Conrad died in 918 without issue. On his deathbed, mindful only of the welfare of the empire, he proved himself deserving even by his latest act of the crown he had so worthily worn, by charging his brother Eberhard to forget the ancient feud between their houses, and to deliver the crown with his own hands to his enemy, the free-spirited Henry, whom he judged alone capable of meeting all the exigencies of the State. Eberhard obeyed his brother’s injunctions, and the princes respected the will of their dying sovereign.

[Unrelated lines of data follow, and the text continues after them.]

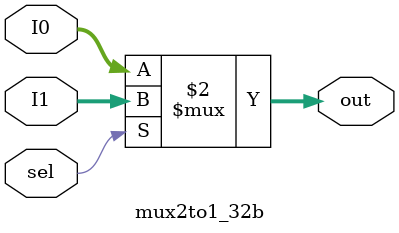
<source format=v>
module mux2to1_32b ( input [31:0] I0, I1, input sel,output [31:0] out);    
    assign out = (sel == 1'b1) ? I1 : I0;
endmodule
    

</source>
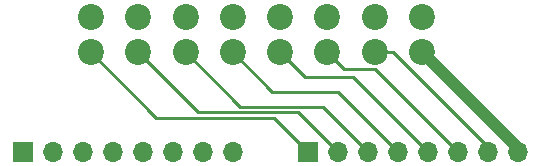
<source format=gbr>
%TF.GenerationSoftware,KiCad,Pcbnew,5.1.10*%
%TF.CreationDate,2021-08-17T12:22:00-04:00*%
%TF.ProjectId,OBD_BO,4f42445f-424f-42e6-9b69-6361645f7063,rev?*%
%TF.SameCoordinates,Original*%
%TF.FileFunction,Copper,L1,Top*%
%TF.FilePolarity,Positive*%
%FSLAX46Y46*%
G04 Gerber Fmt 4.6, Leading zero omitted, Abs format (unit mm)*
G04 Created by KiCad (PCBNEW 5.1.10) date 2021-08-17 12:22:00*
%MOMM*%
%LPD*%
G01*
G04 APERTURE LIST*
%TA.AperFunction,ComponentPad*%
%ADD10O,1.700000X1.700000*%
%TD*%
%TA.AperFunction,ComponentPad*%
%ADD11R,1.700000X1.700000*%
%TD*%
%TA.AperFunction,ComponentPad*%
%ADD12C,2.200000*%
%TD*%
%TA.AperFunction,Conductor*%
%ADD13C,1.000000*%
%TD*%
%TA.AperFunction,Conductor*%
%ADD14C,0.250000*%
%TD*%
G04 APERTURE END LIST*
D10*
%TO.P,J3,8*%
%TO.N,Net-(J1-Pad16)*%
X125730000Y-85090000D03*
%TO.P,J3,7*%
%TO.N,Net-(J1-Pad15)*%
X123190000Y-85090000D03*
%TO.P,J3,6*%
%TO.N,Net-(J1-Pad14)*%
X120650000Y-85090000D03*
%TO.P,J3,5*%
%TO.N,Net-(J1-Pad13)*%
X118110000Y-85090000D03*
%TO.P,J3,4*%
%TO.N,Net-(J1-Pad12)*%
X115570000Y-85090000D03*
%TO.P,J3,3*%
%TO.N,Net-(J1-Pad11)*%
X113030000Y-85090000D03*
%TO.P,J3,2*%
%TO.N,Net-(J1-Pad10)*%
X110490000Y-85090000D03*
D11*
%TO.P,J3,1*%
%TO.N,Net-(J1-Pad9)*%
X107950000Y-85090000D03*
%TD*%
D10*
%TO.P,J2,8*%
%TO.N,Net-(J1-Pad8)*%
X101600000Y-85090000D03*
%TO.P,J2,7*%
%TO.N,Net-(J1-Pad7)*%
X99060000Y-85090000D03*
%TO.P,J2,6*%
%TO.N,Net-(J1-Pad6)*%
X96520000Y-85090000D03*
%TO.P,J2,5*%
%TO.N,Net-(J1-Pad5)*%
X93980000Y-85090000D03*
%TO.P,J2,4*%
%TO.N,Net-(J1-Pad4)*%
X91440000Y-85090000D03*
%TO.P,J2,3*%
%TO.N,Net-(J1-Pad3)*%
X88900000Y-85090000D03*
%TO.P,J2,2*%
%TO.N,Net-(J1-Pad2)*%
X86360000Y-85090000D03*
D11*
%TO.P,J2,1*%
%TO.N,Net-(J1-Pad1)*%
X83820000Y-85090000D03*
%TD*%
D12*
%TO.P,J1,16*%
%TO.N,Net-(J1-Pad16)*%
X117600000Y-76660000D03*
%TO.P,J1,15*%
%TO.N,Net-(J1-Pad15)*%
X113600000Y-76660000D03*
%TO.P,J1,14*%
%TO.N,Net-(J1-Pad14)*%
X109600000Y-76660000D03*
%TO.P,J1,13*%
%TO.N,Net-(J1-Pad13)*%
X105600000Y-76660000D03*
%TO.P,J1,12*%
%TO.N,Net-(J1-Pad12)*%
X101600000Y-76660000D03*
%TO.P,J1,11*%
%TO.N,Net-(J1-Pad11)*%
X97600000Y-76660000D03*
%TO.P,J1,10*%
%TO.N,Net-(J1-Pad10)*%
X93600000Y-76660000D03*
%TO.P,J1,9*%
%TO.N,Net-(J1-Pad9)*%
X89600000Y-76660000D03*
%TO.P,J1,8*%
%TO.N,Net-(J1-Pad8)*%
X117600000Y-73660000D03*
%TO.P,J1,7*%
%TO.N,Net-(J1-Pad7)*%
X113600000Y-73660000D03*
%TO.P,J1,6*%
%TO.N,Net-(J1-Pad6)*%
X109600000Y-73660000D03*
%TO.P,J1,5*%
%TO.N,Net-(J1-Pad5)*%
X105600000Y-73660000D03*
%TO.P,J1,4*%
%TO.N,Net-(J1-Pad4)*%
X101600000Y-73660000D03*
%TO.P,J1,3*%
%TO.N,Net-(J1-Pad3)*%
X97600000Y-73660000D03*
%TO.P,J1,2*%
%TO.N,Net-(J1-Pad2)*%
X93600000Y-73660000D03*
%TO.P,J1,1*%
%TO.N,Net-(J1-Pad1)*%
X89600000Y-73660000D03*
%TD*%
D13*
%TO.N,Net-(J1-Pad16)*%
X125730000Y-84790000D02*
X125730000Y-85090000D01*
X117600000Y-76660000D02*
X125730000Y-84790000D01*
D14*
%TO.N,Net-(J1-Pad15)*%
X123190000Y-84694366D02*
X123190000Y-85090000D01*
X115155634Y-76660000D02*
X123190000Y-84694366D01*
X113600000Y-76660000D02*
X115155634Y-76660000D01*
%TO.N,Net-(J1-Pad14)*%
X113645001Y-78085001D02*
X120650000Y-85090000D01*
X111025001Y-78085001D02*
X113645001Y-78085001D01*
X109600000Y-76660000D02*
X111025001Y-78085001D01*
%TO.N,Net-(J1-Pad13)*%
X105600000Y-76660000D02*
X107680000Y-78740000D01*
X111760000Y-78740000D02*
X118110000Y-85090000D01*
X107680000Y-78740000D02*
X111760000Y-78740000D01*
%TO.N,Net-(J1-Pad12)*%
X101600000Y-76660000D02*
X104950000Y-80010000D01*
X110490000Y-80010000D02*
X115570000Y-85090000D01*
X104950000Y-80010000D02*
X110490000Y-80010000D01*
%TO.N,Net-(J1-Pad11)*%
X97600000Y-76660000D02*
X102220000Y-81280000D01*
X109220000Y-81280000D02*
X113030000Y-85090000D01*
X102220000Y-81280000D02*
X109220000Y-81280000D01*
%TO.N,Net-(J1-Pad10)*%
X107130010Y-81730010D02*
X110490000Y-85090000D01*
X98670010Y-81730010D02*
X107130010Y-81730010D01*
X93600000Y-76660000D02*
X98670010Y-81730010D01*
%TO.N,Net-(J1-Pad9)*%
X105040020Y-82180020D02*
X107950000Y-85090000D01*
X95120020Y-82180020D02*
X105040020Y-82180020D01*
X89600000Y-76660000D02*
X95120020Y-82180020D01*
%TD*%
M02*

</source>
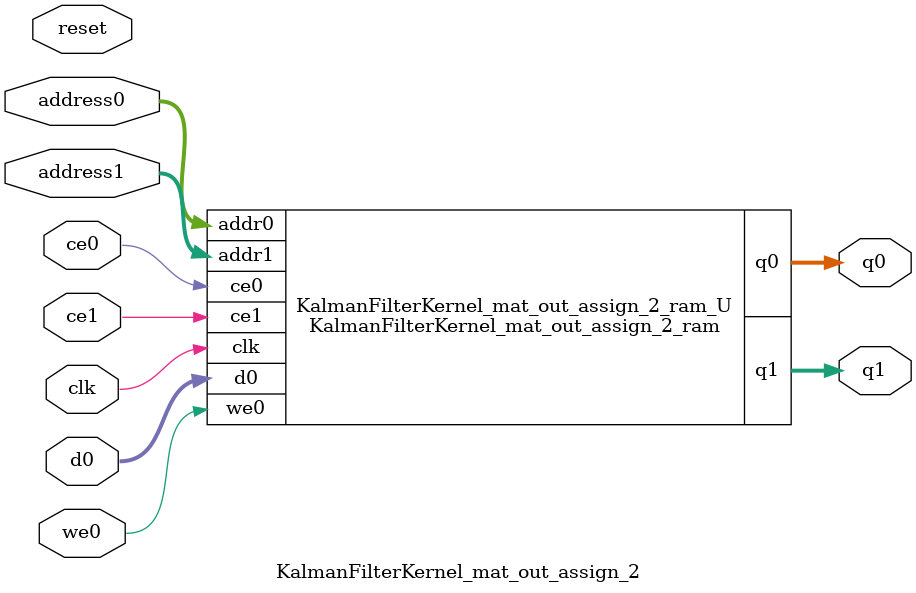
<source format=v>
`timescale 1 ns / 1 ps
module KalmanFilterKernel_mat_out_assign_2_ram (addr0, ce0, d0, we0, q0, addr1, ce1, q1,  clk);

parameter DWIDTH = 32;
parameter AWIDTH = 4;
parameter MEM_SIZE = 9;

input[AWIDTH-1:0] addr0;
input ce0;
input[DWIDTH-1:0] d0;
input we0;
output reg[DWIDTH-1:0] q0;
input[AWIDTH-1:0] addr1;
input ce1;
output reg[DWIDTH-1:0] q1;
input clk;

reg [DWIDTH-1:0] ram0[0:MEM_SIZE-1];



always @(posedge clk)  
begin 
    if (ce0) begin
        if (we0) 
            ram0[addr0] <= d0; 
        q0 <= ram0[addr0];
    end
end


always @(posedge clk)  
begin 
    if (ce1) begin
        q1 <= ram0[addr1];
    end
end


endmodule

`timescale 1 ns / 1 ps
module KalmanFilterKernel_mat_out_assign_2(
    reset,
    clk,
    address0,
    ce0,
    we0,
    d0,
    q0,
    address1,
    ce1,
    q1);

parameter DataWidth = 32'd32;
parameter AddressRange = 32'd9;
parameter AddressWidth = 32'd4;
input reset;
input clk;
input[AddressWidth - 1:0] address0;
input ce0;
input we0;
input[DataWidth - 1:0] d0;
output[DataWidth - 1:0] q0;
input[AddressWidth - 1:0] address1;
input ce1;
output[DataWidth - 1:0] q1;



KalmanFilterKernel_mat_out_assign_2_ram KalmanFilterKernel_mat_out_assign_2_ram_U(
    .clk( clk ),
    .addr0( address0 ),
    .ce0( ce0 ),
    .we0( we0 ),
    .d0( d0 ),
    .q0( q0 ),
    .addr1( address1 ),
    .ce1( ce1 ),
    .q1( q1 ));

endmodule


</source>
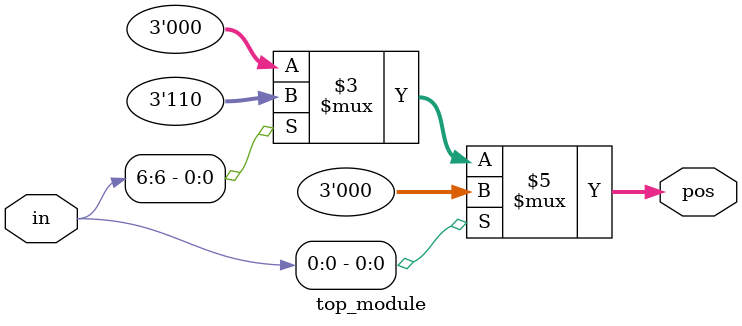
<source format=sv>
module top_module (
  input [7:0] in,
  output reg [2:0] pos
);

  always @(in) begin

    casez(in)
      8'bzzzzzzz1: pos <= 3'b000;
      8'bz1zzzzzz: pos <= 3'b110;
      default: pos <= 3'b000;
    endcase

  end

endmodule

</source>
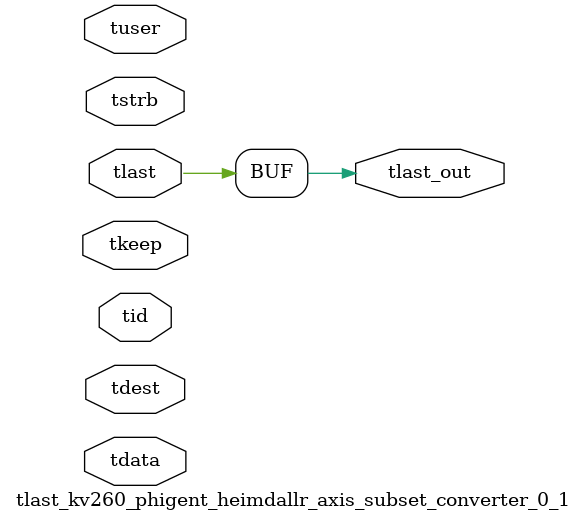
<source format=v>


`timescale 1ps/1ps

module tlast_kv260_phigent_heimdallr_axis_subset_converter_0_1 #
(
parameter C_S_AXIS_TID_WIDTH   = 1,
parameter C_S_AXIS_TUSER_WIDTH = 0,
parameter C_S_AXIS_TDATA_WIDTH = 0,
parameter C_S_AXIS_TDEST_WIDTH = 0
)
(
input  [(C_S_AXIS_TID_WIDTH   == 0 ? 1 : C_S_AXIS_TID_WIDTH)-1:0       ] tid,
input  [(C_S_AXIS_TDATA_WIDTH == 0 ? 1 : C_S_AXIS_TDATA_WIDTH)-1:0     ] tdata,
input  [(C_S_AXIS_TUSER_WIDTH == 0 ? 1 : C_S_AXIS_TUSER_WIDTH)-1:0     ] tuser,
input  [(C_S_AXIS_TDEST_WIDTH == 0 ? 1 : C_S_AXIS_TDEST_WIDTH)-1:0     ] tdest,
input  [(C_S_AXIS_TDATA_WIDTH/8)-1:0 ] tkeep,
input  [(C_S_AXIS_TDATA_WIDTH/8)-1:0 ] tstrb,
input  [0:0]                                                             tlast,
output                                                                   tlast_out
);

assign tlast_out = {tlast};

endmodule


</source>
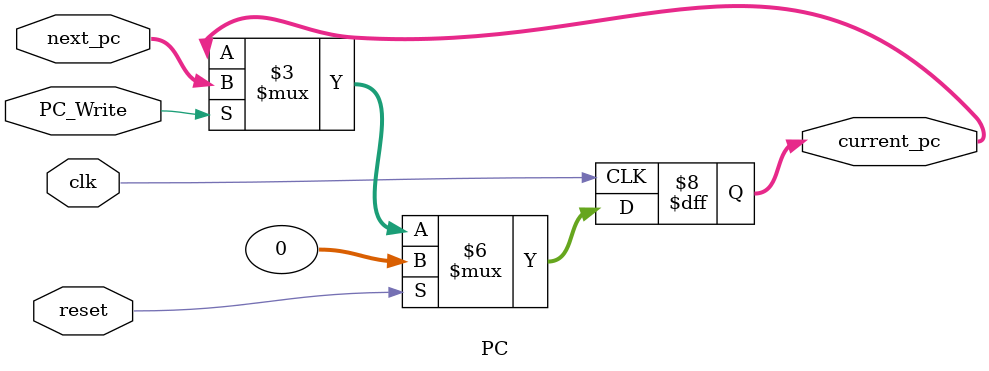
<source format=v>
module PC (input reset,
           input clk,
           input [31:0] next_pc,
           input PC_Write,
           output reg [31:0] current_pc);

always @(posedge clk) begin
    if(reset) current_pc <= 0;
    else if(PC_Write) current_pc <= next_pc;
    else current_pc <= current_pc;
end

endmodule

</source>
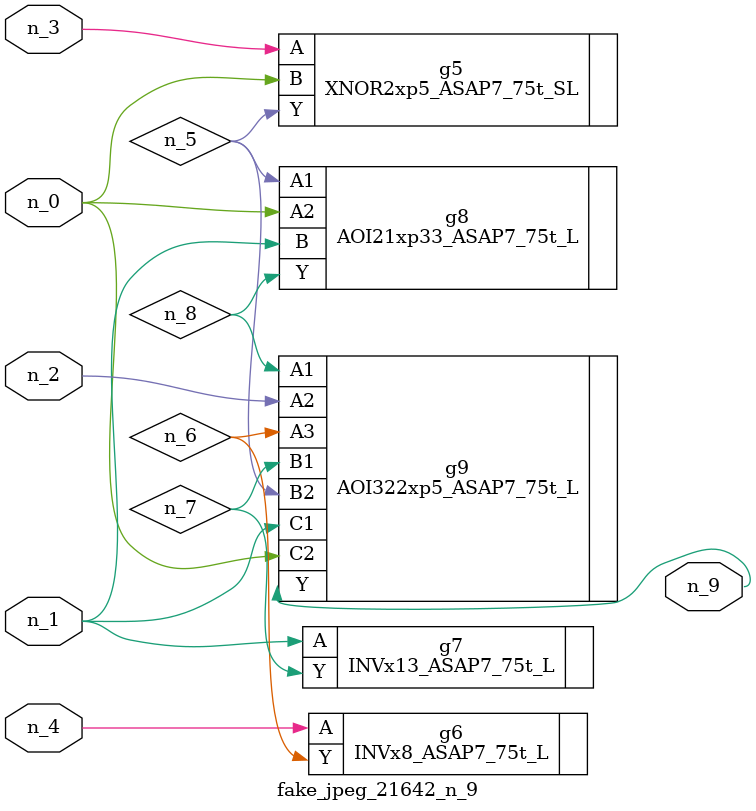
<source format=v>
module fake_jpeg_21642_n_9 (n_3, n_2, n_1, n_0, n_4, n_9);

input n_3;
input n_2;
input n_1;
input n_0;
input n_4;

output n_9;

wire n_8;
wire n_6;
wire n_5;
wire n_7;

XNOR2xp5_ASAP7_75t_SL g5 ( 
.A(n_3),
.B(n_0),
.Y(n_5)
);

INVx8_ASAP7_75t_L g6 ( 
.A(n_4),
.Y(n_6)
);

INVx13_ASAP7_75t_L g7 ( 
.A(n_1),
.Y(n_7)
);

AOI21xp33_ASAP7_75t_L g8 ( 
.A1(n_5),
.A2(n_0),
.B(n_1),
.Y(n_8)
);

AOI322xp5_ASAP7_75t_L g9 ( 
.A1(n_8),
.A2(n_2),
.A3(n_6),
.B1(n_7),
.B2(n_5),
.C1(n_1),
.C2(n_0),
.Y(n_9)
);


endmodule
</source>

The princes, with the exception of Burkhard and of Arnulf, assembled at Fritzlar, elected the absent Henry king, and dispatched an embassy to inform him of their decision. It is said that the young duke was at the time among the Harz Mountains, and that the ambassadors found him in the homely attire of a sportsman in the fowling floor. He obeyed the call of the nation without delay and without manifesting surprise. For the error he had committed in rebelling against the State, it was his firm purpose to atone for by his conduct as Emperor. Of a lofty and majestic stature, although slight and youthful in form, powerful and active in person, with a commanding and penetrating glance, his very appearance attracted popular favor; besides these personal advantages, he was prudent and learned, and possessed a mind replete with intelligence. The influence of such a monarch on the progressive development of society in Germany could not fail of producing results fully equaling the improvements introduced by Charlemagne.